This module allows you to calculate similarity metrics based on local information for the nodes of the graph, ranking by the number of the most similar ones, and easily add new metrics.
Friends of friends are selected as candidates for each node. The final dataset with metrics can be used to train machine learning models to predict edges between nodes which are likely to appear in the future.
For additional info about metrics see predicting missing links via local information paper.
The input graph data should be in an edge list format. In order to compute the metrics, you need to specify the path to the source data and the path along which the final dataset will be saved.
Usage: extract_features.py [OPTIONS] IN_PATH OUT_PATH
This module allows you to calculate similarity metrics based on local
information for the nodes of the graph.
You should specify IN_PATH for input graph data in edgelist format and
OUT_PATH along which the final dataset with metrics will be saved.
Metrics and Spark configuration settings should be specified in config.py.
Options:
--top_n INTEGER The number of most similar candidates to leave for final
dataset for each node. All other candidates will be
filtered.
--csv_delim TEXT СSV file separator, should be string.
--help Show this message and exit.
Each metric function must take a dictionary of the form of {node_id: [list of neighbors]}
, as well as a pair of nodes for comparison.
Example:
The use case of how to add new metrics is demonstrated.
We will add a metric based on resource allocation. To do this, let's define the function according to the arguments' requirements.
# linkpred/metrics.py
import numpy as np
def res_allocation_score(neighbors, node1, node2):
"""
Similarity measure based on resource allocation.
For a detailed explanation see Tao Zhou, Linyuan Lu ̈
and Yi-Cheng Zhang paper: https://arxiv.org/abs/0901.0553
Parameters
----------
neighbors: dict
Dictionary in format {node_id: [list_of_neighbors]},
node1: int
Node id
node2: int
Node id
Returns
-------
score: int
Nodes similarity score.
"""
common = _common_neighbors(neighbors, node1, node2)
degrees = _common_degree(neighbors, common)
score = np.sum(degrees)
return score
We will also use the helper functions from metrics module to calculate the common neighbors for the two nodes and the degree of common neighbors.
The only thing left to do is to add this to the config, which in this case is just a list or dictionary.
# config.py
METRICS = [
"common_neighbors_score",
"adamic_adar_score",
"res_allocation_score",
]
That's all it is. The order in the final dataset is maintained, so this metric will be the last column.

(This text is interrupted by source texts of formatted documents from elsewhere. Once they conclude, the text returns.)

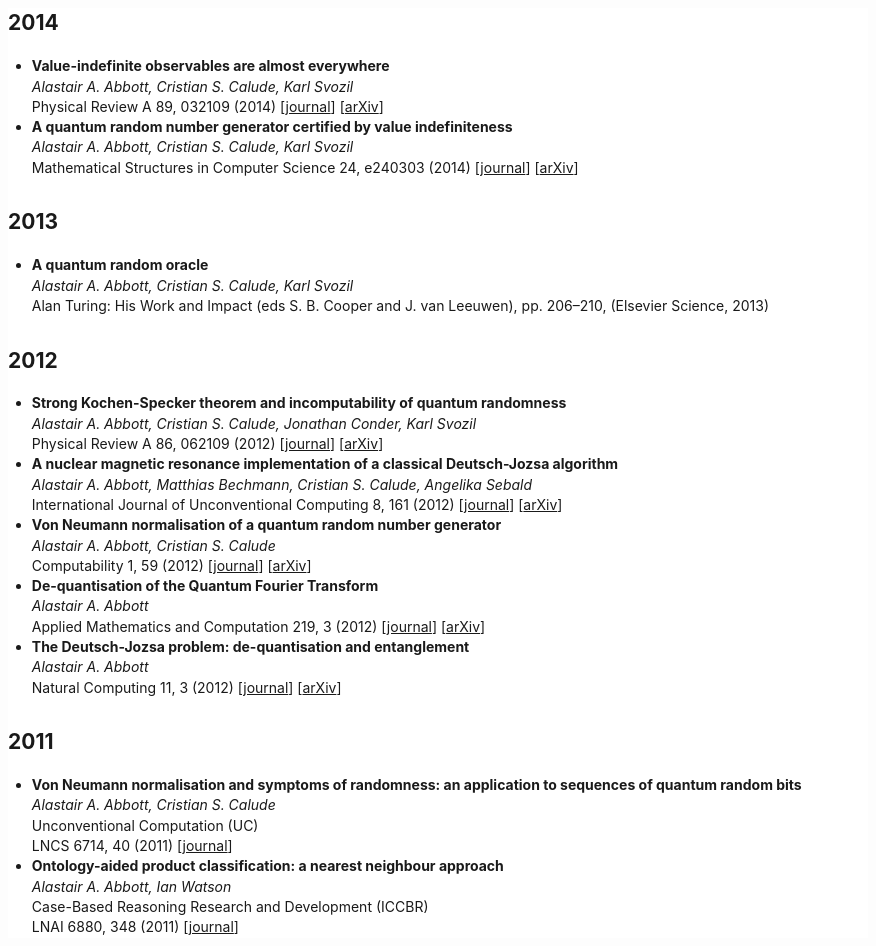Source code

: ## 2014

* **Value-indefinite observables are almost everywhere**  
_Alastair A. Abbott, Cristian S. Calude, Karl Svozil_  
Physical Review A 89, 032109 (2014) [[journal](https://doi.org/10.1103/PhysRevA.89.032109)] [[arXiv](https://arxiv.org/abs/1309.7188)]
* **A quantum random number generator certified by value indefiniteness**  
_Alastair A. Abbott, Cristian S. Calude, Karl Svozil_  
Mathematical Structures in Computer Science 24, e240303 (2014) [[journal](https://doi.org/10.1017/S0960129512000692)] [[arXiv](https://arxiv.org/abs/1012.1960)]

## 2013
* **A quantum random oracle**  
_Alastair A. Abbott, Cristian S. Calude, Karl Svozil_  
Alan Turing: His Work and Impact (eds S. B. Cooper and J. van Leeuwen), pp. 206–210, (Elsevier Science, 2013)

## 2012

* **Strong Kochen-Specker theorem and incomputability of quantum randomness**  
_Alastair A. Abbott, Cristian S. Calude, Jonathan Conder, Karl Svozil_  
Physical Review A 86, 062109 (2012) [[journal](https://doi.org/10.1103/PhysRevA.86.062109)] [[arXiv](https://arxiv.org/abs/1207.2029)]
* **A nuclear magnetic resonance implementation of a classical Deutsch-Jozsa algorithm**  
_Alastair A. Abbott, Matthias Bechmann, Cristian S. Calude, Angelika Sebald_  
International Journal of Unconventional Computing 8, 161 (2012) [[journal](https://www.oldcitypublishing.com/journals/ijuc-home/ijuc-issue-contents/ijuc-volume-8-number-2-2012/ijuc-8-2-p-161-175/)] [[arXiv](https://arxiv.org/abs/1110.0177)]
* **Von Neumann normalisation of a quantum random number generator**  
_Alastair A. Abbott, Cristian S. Calude_  
Computability 1, 59 (2012) [[journal](https://doi.org/10.3233/COM-2012-001)] [[arXiv](https://arxiv.org/abs/1101.4711)]
* **De-quantisation of the Quantum Fourier Transform**  
_Alastair A. Abbott_  
Applied Mathematics and Computation 219, 3 (2012) [[journal](https://doi.org/10.1016/j.amc.2011.06.057)] [[arXiv](https://arxiv.org/abs/1006.3989)]
* **The Deutsch-Jozsa problem: de-quantisation and entanglement**  
_Alastair A. Abbott_  
Natural Computing 11, 3 (2012) [[journal](https://doi.org/10.1007/s11047-011-9276-7)] [[arXiv](https://arxiv.org/abs/0910.1990)]

## 2011
* **Von Neumann normalisation and symptoms of randomness: an application to sequences of quantum random bits**  
_Alastair A. Abbott, Cristian S. Calude_  
Unconventional Computation (UC)  
LNCS 6714, 40 (2011) [[journal](https://doi.org/10.1007/978-3-642-21341-0_10)]
* **Ontology-aided product classification: a nearest neighbour approach**  
_Alastair A. Abbott, Ian Watson_  
Case-Based Reasoning Research and Development (ICCBR)  
LNAI 6880, 348 (2011) [[journal](https://doi.org/10.1007/978-3-642-23291-6_26)]
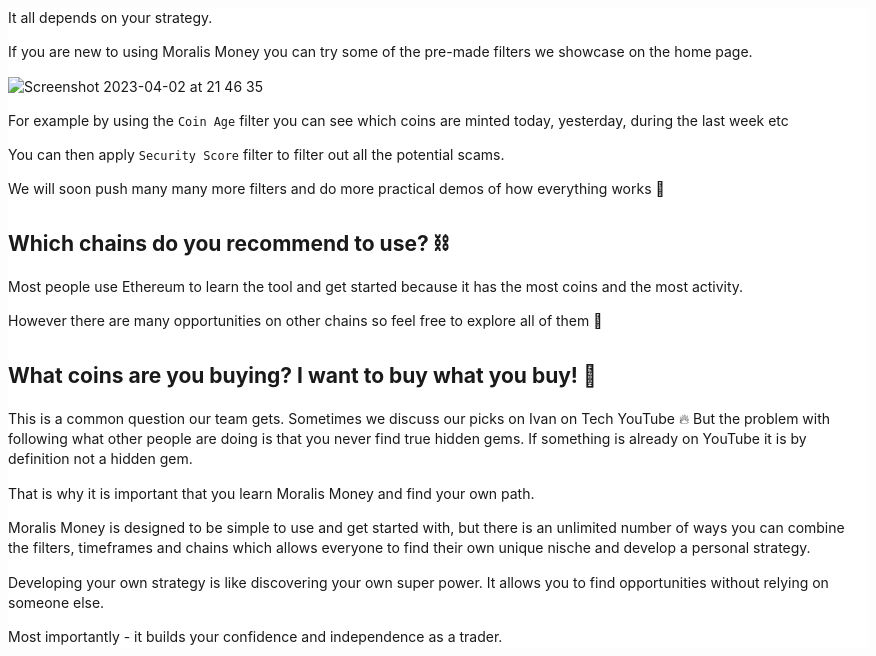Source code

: It all depends on your strategy.

If you are new to using Moralis Money you can try some of the pre-made filters we showcase on the home page.

<img width="1067" alt="Screenshot 2023-04-02 at 21 46 35" src="https://user-images.githubusercontent.com/11097108/229375482-62403219-1068-4a84-b67e-319b3154d78d.png">

For example by using the `Coin Age` filter you can see which coins are minted today, yesterday, during the last week etc

You can then apply `Security Score` filter to filter out all the potential scams.

We will soon push many many more filters and do more practical demos of how everything works 🙌

## Which chains do you recommend to use? ⛓️

Most people use Ethereum to learn the tool and get started because it has the most coins and the most activity.

However there are many opportunities on other chains so feel free to explore all of them 🤩

## What coins are you buying? I want to buy what you buy! 🤑

This is a common question our team gets. Sometimes we discuss our picks on Ivan on Tech YouTube 🔥 But the problem with following what other people are doing is that you never find true hidden gems. If something is already on YouTube it is by definition not a hidden gem.

That is why it is important that you learn Moralis Money and find your own path.

Moralis Money is designed to be simple to use and get started with, but there is an unlimited number of ways you can combine the filters, timeframes and chains which allows everyone to find their own unique nische and develop a personal strategy.

Developing your own strategy is like discovering your own super power. It allows you to find opportunities without relying on someone else.

Most importantly - it builds your confidence and independence as a trader. 
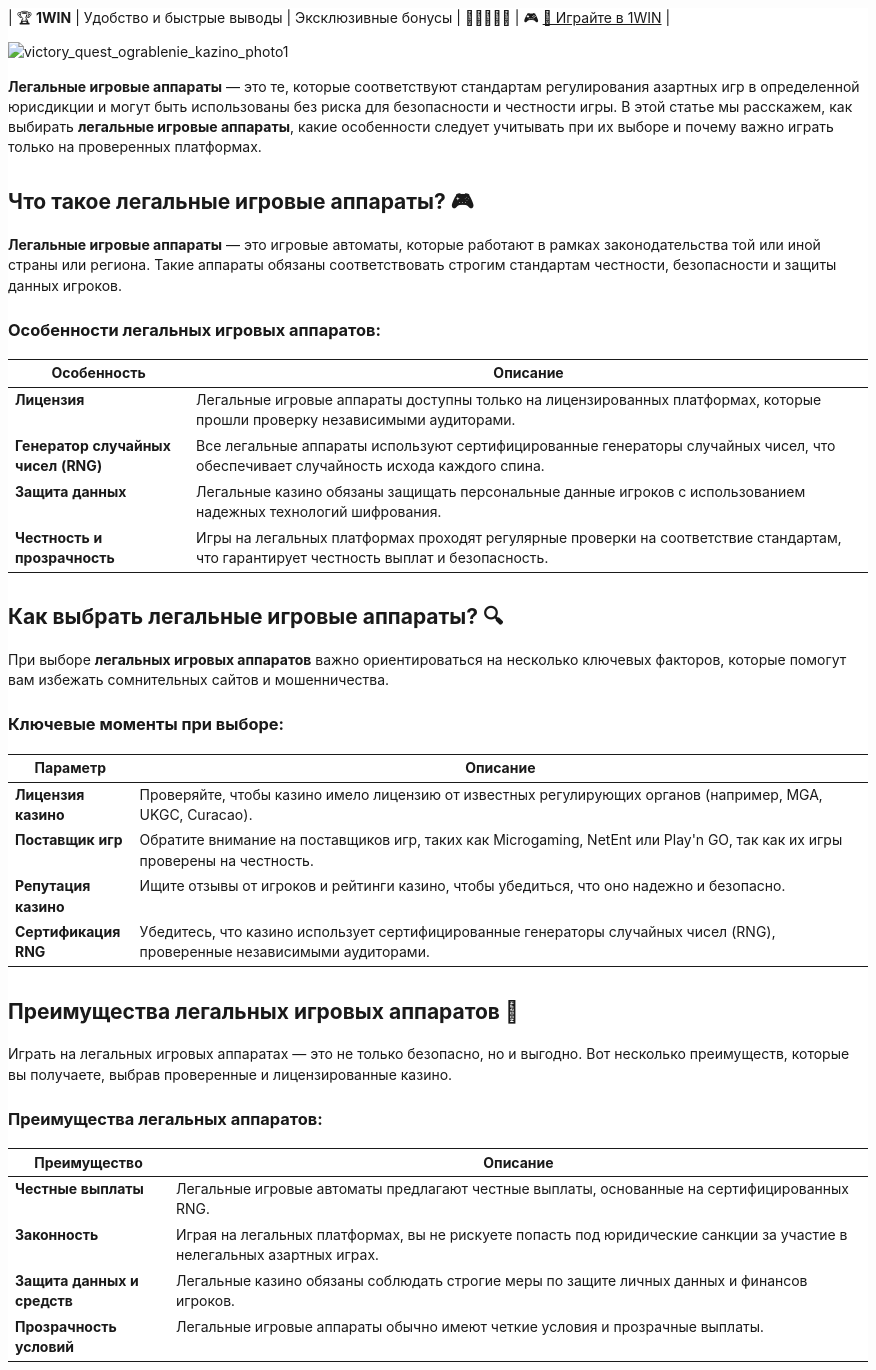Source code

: | 🏆 **1WIN**             | Удобство и быстрые выводы   | Эксклюзивные бонусы       | 🌟🌟🌟🌟🌟                    | 🎮 [🎯 Играйте в 1WIN](https://brandplay.link/6F5VqbyZ)      |

![victory_quest_ograblenie_kazino_photo1](https://github.com/user-attachments/assets/09a59a2c-5587-4140-bdec-cfcd183b9162)

**Легальные игровые аппараты** — это те, которые соответствуют стандартам регулирования азартных игр в определенной юрисдикции и могут быть использованы без риска для безопасности и честности игры. В этой статье мы расскажем, как выбирать **легальные игровые аппараты**, какие особенности следует учитывать при их выборе и почему важно играть только на проверенных платформах.

## Что такое легальные игровые аппараты? 🎮

**Легальные игровые аппараты** — это игровые автоматы, которые работают в рамках законодательства той или иной страны или региона. Такие аппараты обязаны соответствовать строгим стандартам честности, безопасности и защиты данных игроков.

### Особенности легальных игровых аппаратов:
| Особенность               | Описание                                                           |
|---------------------------|--------------------------------------------------------------------|
| **Лицензия**               | Легальные игровые аппараты доступны только на лицензированных платформах, которые прошли проверку независимыми аудиторами. |
| **Генератор случайных чисел (RNG)** | Все легальные аппараты используют сертифицированные генераторы случайных чисел, что обеспечивает случайность исхода каждого спина. |
| **Защита данных**         | Легальные казино обязаны защищать персональные данные игроков с использованием надежных технологий шифрования. |
| **Честность и прозрачность** | Игры на легальных платформах проходят регулярные проверки на соответствие стандартам, что гарантирует честность выплат и безопасность. |

## Как выбрать легальные игровые аппараты? 🔍

При выборе **легальных игровых аппаратов** важно ориентироваться на несколько ключевых факторов, которые помогут вам избежать сомнительных сайтов и мошенничества.

### Ключевые моменты при выборе:
| Параметр                   | Описание                                                           |
|----------------------------|--------------------------------------------------------------------|
| **Лицензия казино**         | Проверяйте, чтобы казино имело лицензию от известных регулирующих органов (например, MGA, UKGC, Curacao). |
| **Поставщик игр**           | Обратите внимание на поставщиков игр, таких как Microgaming, NetEnt или Play'n GO, так как их игры проверены на честность. |
| **Репутация казино**        | Ищите отзывы от игроков и рейтинги казино, чтобы убедиться, что оно надежно и безопасно. |
| **Сертификация RNG**        | Убедитесь, что казино использует сертифицированные генераторы случайных чисел (RNG), проверенные независимыми аудиторами. |

## Преимущества легальных игровых аппаратов 🎉

Играть на легальных игровых аппаратах — это не только безопасно, но и выгодно. Вот несколько преимуществ, которые вы получаете, выбрав проверенные и лицензированные казино.

### Преимущества легальных аппаратов:
| Преимущество               | Описание                                                           |
|----------------------------|--------------------------------------------------------------------|
| **Честные выплаты**        | Легальные игровые автоматы предлагают честные выплаты, основанные на сертифицированных RNG. |
| **Законность**             | Играя на легальных платформах, вы не рискуете попасть под юридические санкции за участие в нелегальных азартных играх. |
| **Защита данных и средств** | Легальные казино обязаны соблюдать строгие меры по защите личных данных и финансов игроков. |
| **Прозрачность условий**   | Легальные игровые аппараты обычно имеют четкие условия и прозрачные выплаты. |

To configure configuration settings for spark, you can also change config. For example, let's change the number of cores to two.
# config.py
CONF_PARAMS = {
"spark.master": "local[2]",
"spark.app.name": "linkpred_spark",
}
By default, these metrics are available:
- Common Neighbours
- Salton Index
- Jaccard Index
- Sørensen Index
- Hub Promoted Index
- Leicht-Holme-Newman Index
- Preferential Attachment
- Adamic-Adar Index
- Resource Allocation
A more optimized implementation in which you do not have to return the data to the driver to calculate metrics for pairs. This is achieved by generating triplets and calculating partial sums.